Work request:
Among the entries, how many lines carry the string "linejoin"? Give the number and nothing else.

(Stored data)
╭──

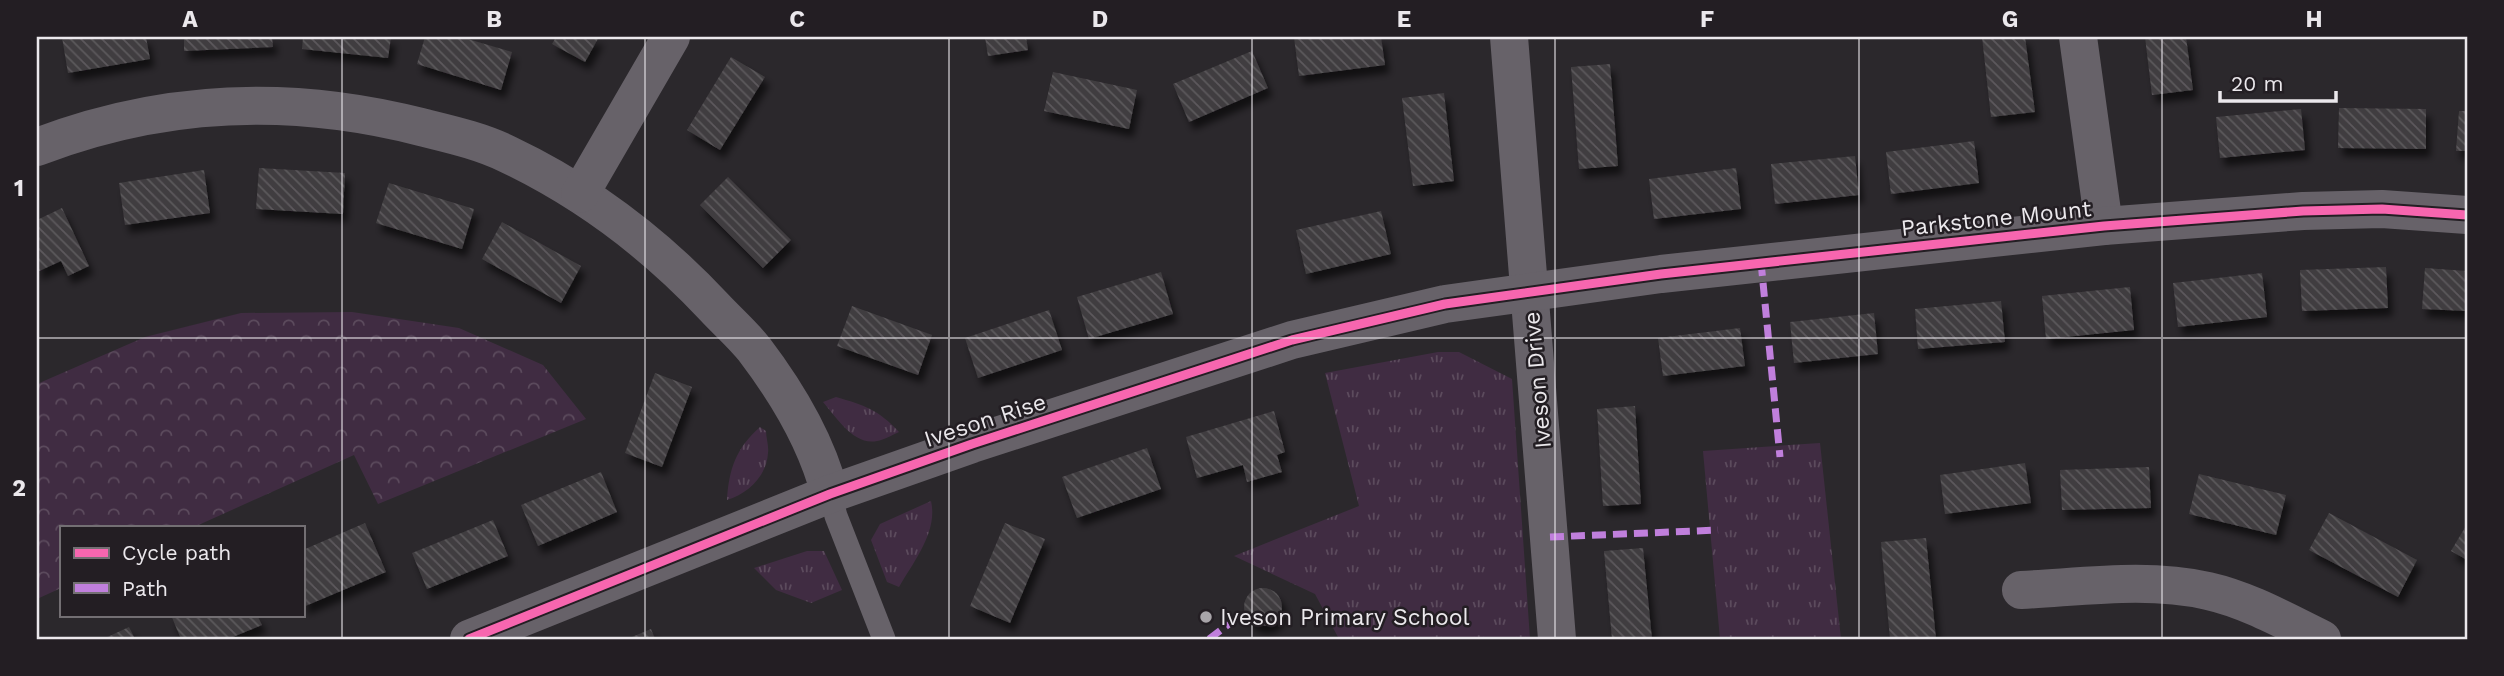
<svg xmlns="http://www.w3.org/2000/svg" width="2504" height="676" font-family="'Work Sans',sans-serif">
<defs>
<pattern id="grass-tufts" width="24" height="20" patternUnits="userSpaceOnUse" patternTransform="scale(1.75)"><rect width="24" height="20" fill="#402c42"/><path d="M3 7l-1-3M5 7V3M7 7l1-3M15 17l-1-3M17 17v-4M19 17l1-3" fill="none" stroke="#5c4b5d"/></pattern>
<pattern id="forest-crowns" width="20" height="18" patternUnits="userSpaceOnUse" patternTransform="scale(1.75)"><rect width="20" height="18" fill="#402c42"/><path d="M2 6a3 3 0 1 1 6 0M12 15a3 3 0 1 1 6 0" fill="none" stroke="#5c4b5d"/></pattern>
<pattern id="building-back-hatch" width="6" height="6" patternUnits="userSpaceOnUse" patternTransform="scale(1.75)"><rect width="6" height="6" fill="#403d40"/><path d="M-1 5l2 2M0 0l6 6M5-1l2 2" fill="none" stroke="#5c595c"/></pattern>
<filter id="shadow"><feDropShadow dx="4.5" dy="8" stdDeviation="3.5" flood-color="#0009"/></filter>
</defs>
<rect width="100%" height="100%" fill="#2b282c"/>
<g fill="url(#grass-tufts)">
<polygon points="1438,352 1459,352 1512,379 1530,639 1339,639 1315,594 1234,556 1359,506 1325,373"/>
<path d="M836,397c28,8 43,13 63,35 -7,3 -15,8 -22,9 -23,5 -41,-24 -54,-39z"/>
<path d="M760,427l6,4c0,7 3,15 2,22 -1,23 -21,41 -41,47 2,-31 9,-52 33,-73z"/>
<polygon points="1820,443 1841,639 1720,639 1703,451"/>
<path d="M931,501c7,31 -17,60 -32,86l-12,-5 -16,-42 9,-16z"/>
<polygon points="807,551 824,551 842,590 811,603 776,590 754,568"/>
</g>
<polygon fill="url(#forest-crowns)" points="352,312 459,328 543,365 586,419 378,504 354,455 194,527 61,527 61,588 37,599 37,384 145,337 241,313"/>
<g fill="url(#building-back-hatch)" filter="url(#shadow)">
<polygon points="62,37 146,37 150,59 68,73"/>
<polygon points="184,37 272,37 273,47 184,51"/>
<polygon points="303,37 391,37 388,58 302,49"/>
<polygon points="425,37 461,37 512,52 501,90 417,64"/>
<polygon points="556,37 599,37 585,62 552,44"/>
<polygon points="985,37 1026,37 1028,50 988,56"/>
<polygon points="1294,37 1381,37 1385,65 1299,76"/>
<polygon points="1982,37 2025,37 2035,112 1991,117"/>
<polygon points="2145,37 2186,37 2193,90 2152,95"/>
<polygon points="1252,51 1268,88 1189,122 1173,84"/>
<polygon points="731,57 765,77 720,150 687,130"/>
<polygon points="1610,64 1618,166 1579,169 1571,67"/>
<polygon points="1053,72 1137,90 1129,129 1044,111"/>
<polygon points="1444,93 1454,181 1413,186 1402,98"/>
<polygon points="2339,108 2426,109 2426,149 2338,148"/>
<polygon points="2301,109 2305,150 2220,158 2216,117"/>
<polygon points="2459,111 2467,111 2467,151 2456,151"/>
<polygon points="1974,141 1979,183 1891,194 1886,152"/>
<polygon points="1855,156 1859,195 1775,204 1771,164"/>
<polygon points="259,168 345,173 343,214 256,209"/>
<polygon points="1736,168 1741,209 1654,219 1649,179"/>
<polygon points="204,170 210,213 125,225 119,183"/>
<polygon points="728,177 791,240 763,268 700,205"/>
<polygon points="389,183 474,209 462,249 376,223"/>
<polygon points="62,208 89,266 68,276 61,261 37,272 37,220"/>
<polygon points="1381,211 1391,254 1306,274 1296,230"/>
<polygon points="502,222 581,266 561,303 482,259"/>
<polygon points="2386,267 2388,308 2302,311 2300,270"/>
<polygon points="2425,268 2467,271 2467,311 2422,309"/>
<polygon points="1161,272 1173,314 1089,339 1077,297"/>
<polygon points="2262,273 2267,317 2178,327 2173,283"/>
<polygon points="2130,287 2134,330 2046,339 2042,296"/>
<polygon points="2001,301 2005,342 1918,349 1915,309"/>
<polygon points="852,306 932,335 918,375 837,346"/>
<polygon points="1049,310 1062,350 978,378 965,338"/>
<polygon points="1874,313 1878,354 1794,363 1790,322"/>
<polygon points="1740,328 1745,366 1663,376 1658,338"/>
<polygon points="655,373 692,387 662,467 625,453"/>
<polygon points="1635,406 1641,504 1603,506 1597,409"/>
<polygon points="1274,411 1285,452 1277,455 1282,472 1247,482 1243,465 1197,478 1186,437"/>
<polygon points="1147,448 1161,489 1077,518 1062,477"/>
<polygon points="2025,463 2031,503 1945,514 1940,475"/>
<polygon points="2149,467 2151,508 2062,510 2060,470"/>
<polygon points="601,472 617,512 538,546 521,505"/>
<polygon points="2199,474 2286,495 2276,535 2189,514"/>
<polygon points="2329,513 2417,560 2398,597 2309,550"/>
<polygon points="493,520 508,556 427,589 412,553"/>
<polygon points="365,523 386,572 303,607 303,550"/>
<polygon points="1005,523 1045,539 1010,623 970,606"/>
<polygon points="2467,524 2467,560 2451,551"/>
<polygon points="1926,538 1936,639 1890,639 1881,542"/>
<polygon points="1643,548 1652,639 1612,639 1604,551"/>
<circle cx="1263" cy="607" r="19"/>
<polygon points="171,615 257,615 262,625 228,639 181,639"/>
<polygon points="129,627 135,639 103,639"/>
<polygon points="651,629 655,639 627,639"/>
</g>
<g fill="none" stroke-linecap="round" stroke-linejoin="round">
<polyline stroke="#676269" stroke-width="23" points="830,494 836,516 884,639"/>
<g stroke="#676269" stroke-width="38">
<polyline points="1509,37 1557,639"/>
<polyline points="2078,37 2104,226"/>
<path d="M37,147c125,-48 255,-53 384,-20 28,7 60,14 86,27 78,37 148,90 207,153 13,14 28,27 40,42 32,42 63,94 76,145"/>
<polyline points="580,194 671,37"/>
<path d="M2021,590c61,-3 127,-13 187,1 40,9 77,30 114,48"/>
<polyline points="469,639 830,494 972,444 1292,340 1445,304 1661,274 2104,226 2303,211 2382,209 2467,215"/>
</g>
<g stroke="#c07fdc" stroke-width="7" stroke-dasharray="14 7" stroke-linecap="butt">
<polyline points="1761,262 1780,457"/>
<polyline points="1550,537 1718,530"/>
<polyline points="1209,639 1229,624"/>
</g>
<defs>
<polyline id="cycleway" points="469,639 830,494 972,444 1292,340 1445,304 1661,274 2104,226 2303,211 2382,209 2467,215"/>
</defs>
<use href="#cycleway" stroke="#231e23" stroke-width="13"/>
<use href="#cycleway" stroke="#f766af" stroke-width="9"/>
</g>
<path fill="none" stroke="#ebe8ec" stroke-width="2" stroke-opacity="0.55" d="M342,37v602M645,37v602M949,37v602M1252,37v602M1555,37v602M1859,37v602M2162,37v602M37,338h2430"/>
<circle fill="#a8a5a9" stroke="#231e23" stroke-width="2.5" cx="1206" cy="617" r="7"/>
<g text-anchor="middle" stroke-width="5" stroke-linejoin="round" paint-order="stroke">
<g font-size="23" fill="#ebe8ec" stroke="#231e23">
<text transform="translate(1996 218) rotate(-6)" y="8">Parkstone Mount</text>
<text transform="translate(1537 380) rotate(-95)" y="8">Iveson Drive</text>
<text transform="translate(985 420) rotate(-18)" y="8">Iveson Rise</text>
</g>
<g font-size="23" fill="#ebe8ec" stroke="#231e23" text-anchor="start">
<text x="1220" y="625">Iveson Primary School</text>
</g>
</g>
<rect width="2504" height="676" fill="none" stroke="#231e23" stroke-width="77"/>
<rect x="60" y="526" width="245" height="91" fill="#231e23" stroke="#736f73" stroke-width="2"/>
<rect x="74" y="548" width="35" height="10" fill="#f766af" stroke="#736f73" stroke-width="2"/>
<text x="122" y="560" font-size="21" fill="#ebe8ec">Cycle path</text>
<rect x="74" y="583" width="35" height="10" fill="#c07fdc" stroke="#736f73" stroke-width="2"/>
<text x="122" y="596" font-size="21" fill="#ebe8ec">Path</text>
<path d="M2220 91v10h116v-10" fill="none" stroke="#ebe8ec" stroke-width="3.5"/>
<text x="2231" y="91" font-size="21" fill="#ebe8ec" stroke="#231e23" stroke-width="5" paint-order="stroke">20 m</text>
<rect x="38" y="38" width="2428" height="600" fill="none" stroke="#ebe8ec" stroke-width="2.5"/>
<g font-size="23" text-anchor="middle" font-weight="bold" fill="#ebe8ec">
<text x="190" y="27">A</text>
<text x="494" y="27">B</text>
<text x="797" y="27">C</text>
<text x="1100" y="27">D</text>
<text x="1404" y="27">E</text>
<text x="1707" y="27">F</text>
<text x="2010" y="27">G</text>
<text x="2314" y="27">H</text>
<text x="19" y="196">1</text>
<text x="19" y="496">2</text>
</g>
</svg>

╰──

Answer to this problem:
2